→ **Try it**:
With nothing left out, give the data back exactly.
----------
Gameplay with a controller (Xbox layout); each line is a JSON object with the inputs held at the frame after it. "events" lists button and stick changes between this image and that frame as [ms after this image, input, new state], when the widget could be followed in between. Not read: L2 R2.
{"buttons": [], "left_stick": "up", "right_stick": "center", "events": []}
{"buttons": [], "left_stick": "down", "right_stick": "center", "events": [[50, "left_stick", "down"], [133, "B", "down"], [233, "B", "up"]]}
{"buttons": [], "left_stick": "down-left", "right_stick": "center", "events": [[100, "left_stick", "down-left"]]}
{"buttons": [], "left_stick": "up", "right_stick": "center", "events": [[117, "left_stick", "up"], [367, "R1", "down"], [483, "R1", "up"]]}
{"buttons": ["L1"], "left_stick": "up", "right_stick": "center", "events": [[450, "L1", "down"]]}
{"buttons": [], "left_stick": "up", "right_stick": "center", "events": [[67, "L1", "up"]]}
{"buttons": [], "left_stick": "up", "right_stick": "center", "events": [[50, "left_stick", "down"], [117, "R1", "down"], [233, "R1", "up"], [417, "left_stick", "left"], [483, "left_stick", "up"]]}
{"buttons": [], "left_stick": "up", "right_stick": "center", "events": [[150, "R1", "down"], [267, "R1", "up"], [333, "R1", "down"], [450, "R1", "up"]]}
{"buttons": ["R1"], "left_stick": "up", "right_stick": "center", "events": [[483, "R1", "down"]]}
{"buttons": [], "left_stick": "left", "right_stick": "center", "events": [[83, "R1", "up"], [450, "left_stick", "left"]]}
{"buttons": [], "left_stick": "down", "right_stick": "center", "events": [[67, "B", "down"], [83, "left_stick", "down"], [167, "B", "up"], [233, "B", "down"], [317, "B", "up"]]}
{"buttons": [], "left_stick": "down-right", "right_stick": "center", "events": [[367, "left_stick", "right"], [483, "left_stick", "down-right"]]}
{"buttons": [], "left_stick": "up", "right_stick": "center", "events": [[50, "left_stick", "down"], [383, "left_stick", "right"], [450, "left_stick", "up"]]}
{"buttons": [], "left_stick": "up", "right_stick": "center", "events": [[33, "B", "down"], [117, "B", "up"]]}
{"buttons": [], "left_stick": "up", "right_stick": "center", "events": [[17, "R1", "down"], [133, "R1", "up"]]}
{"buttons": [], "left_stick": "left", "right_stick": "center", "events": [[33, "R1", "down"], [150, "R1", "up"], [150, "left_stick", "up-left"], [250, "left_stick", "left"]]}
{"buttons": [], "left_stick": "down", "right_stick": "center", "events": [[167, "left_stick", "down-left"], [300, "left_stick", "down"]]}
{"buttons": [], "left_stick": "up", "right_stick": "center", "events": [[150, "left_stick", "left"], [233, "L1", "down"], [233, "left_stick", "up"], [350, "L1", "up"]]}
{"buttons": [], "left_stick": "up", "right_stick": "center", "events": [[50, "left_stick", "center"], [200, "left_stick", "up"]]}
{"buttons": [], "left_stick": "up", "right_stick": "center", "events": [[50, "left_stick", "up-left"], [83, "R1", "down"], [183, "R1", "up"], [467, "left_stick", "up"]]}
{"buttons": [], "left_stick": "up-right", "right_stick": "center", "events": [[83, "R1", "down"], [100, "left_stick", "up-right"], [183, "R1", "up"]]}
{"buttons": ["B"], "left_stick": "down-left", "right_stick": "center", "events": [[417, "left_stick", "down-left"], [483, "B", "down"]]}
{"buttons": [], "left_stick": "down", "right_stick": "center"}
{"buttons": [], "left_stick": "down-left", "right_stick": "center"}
----------
→ **Answer section**:
Gameplay with a controller (Xbox layout); each line is a JSON object with the inputs held at the frame after it. "events" lists button and stick changes between this image and that frame as [ms after this image, input, new state], when the widget could be followed in between. Not read: L2 R2.
{"buttons": [], "left_stick": "up", "right_stick": "center", "events": []}
{"buttons": [], "left_stick": "down", "right_stick": "center", "events": [[50, "left_stick", "down"], [133, "B", "down"], [233, "B", "up"]]}
{"buttons": [], "left_stick": "down-left", "right_stick": "center", "events": [[100, "left_stick", "down-left"]]}
{"buttons": [], "left_stick": "up", "right_stick": "center", "events": [[117, "left_stick", "up"], [367, "R1", "down"], [483, "R1", "up"]]}
{"buttons": ["L1"], "left_stick": "up", "right_stick": "center", "events": [[450, "L1", "down"]]}
{"buttons": [], "left_stick": "up", "right_stick": "center", "events": [[67, "L1", "up"]]}
{"buttons": [], "left_stick": "up", "right_stick": "center", "events": [[50, "left_stick", "down"], [117, "R1", "down"], [233, "R1", "up"], [417, "left_stick", "left"], [483, "left_stick", "up"]]}
{"buttons": [], "left_stick": "up", "right_stick": "center", "events": [[150, "R1", "down"], [267, "R1", "up"], [333, "R1", "down"], [450, "R1", "up"]]}
{"buttons": ["R1"], "left_stick": "up", "right_stick": "center", "events": [[483, "R1", "down"]]}
{"buttons": [], "left_stick": "left", "right_stick": "center", "events": [[83, "R1", "up"], [450, "left_stick", "left"]]}
{"buttons": [], "left_stick": "down", "right_stick": "center", "events": [[67, "B", "down"], [83, "left_stick", "down"], [167, "B", "up"], [233, "B", "down"], [317, "B", "up"]]}
{"buttons": [], "left_stick": "down-right", "right_stick": "center", "events": [[367, "left_stick", "right"], [483, "left_stick", "down-right"]]}
{"buttons": [], "left_stick": "up", "right_stick": "center", "events": [[50, "left_stick", "down"], [383, "left_stick", "right"], [450, "left_stick", "up"]]}
{"buttons": [], "left_stick": "up", "right_stick": "center", "events": [[33, "B", "down"], [117, "B", "up"]]}
{"buttons": [], "left_stick": "up", "right_stick": "center", "events": [[17, "R1", "down"], [133, "R1", "up"]]}
{"buttons": [], "left_stick": "left", "right_stick": "center", "events": [[33, "R1", "down"], [150, "R1", "up"], [150, "left_stick", "up-left"], [250, "left_stick", "left"]]}
{"buttons": [], "left_stick": "down", "right_stick": "center", "events": [[167, "left_stick", "down-left"], [300, "left_stick", "down"]]}
{"buttons": [], "left_stick": "up", "right_stick": "center", "events": [[150, "left_stick", "left"], [233, "L1", "down"], [233, "left_stick", "up"], [350, "L1", "up"]]}
{"buttons": [], "left_stick": "up", "right_stick": "center", "events": [[50, "left_stick", "center"], [200, "left_stick", "up"]]}
{"buttons": [], "left_stick": "up", "right_stick": "center", "events": [[50, "left_stick", "up-left"], [83, "R1", "down"], [183, "R1", "up"], [467, "left_stick", "up"]]}
{"buttons": [], "left_stick": "up-right", "right_stick": "center", "events": [[83, "R1", "down"], [100, "left_stick", "up-right"], [183, "R1", "up"]]}
{"buttons": ["B"], "left_stick": "down-left", "right_stick": "center", "events": [[417, "left_stick", "down-left"], [483, "B", "down"]]}
{"buttons": [], "left_stick": "down", "right_stick": "center"}
{"buttons": [], "left_stick": "down-left", "right_stick": "center"}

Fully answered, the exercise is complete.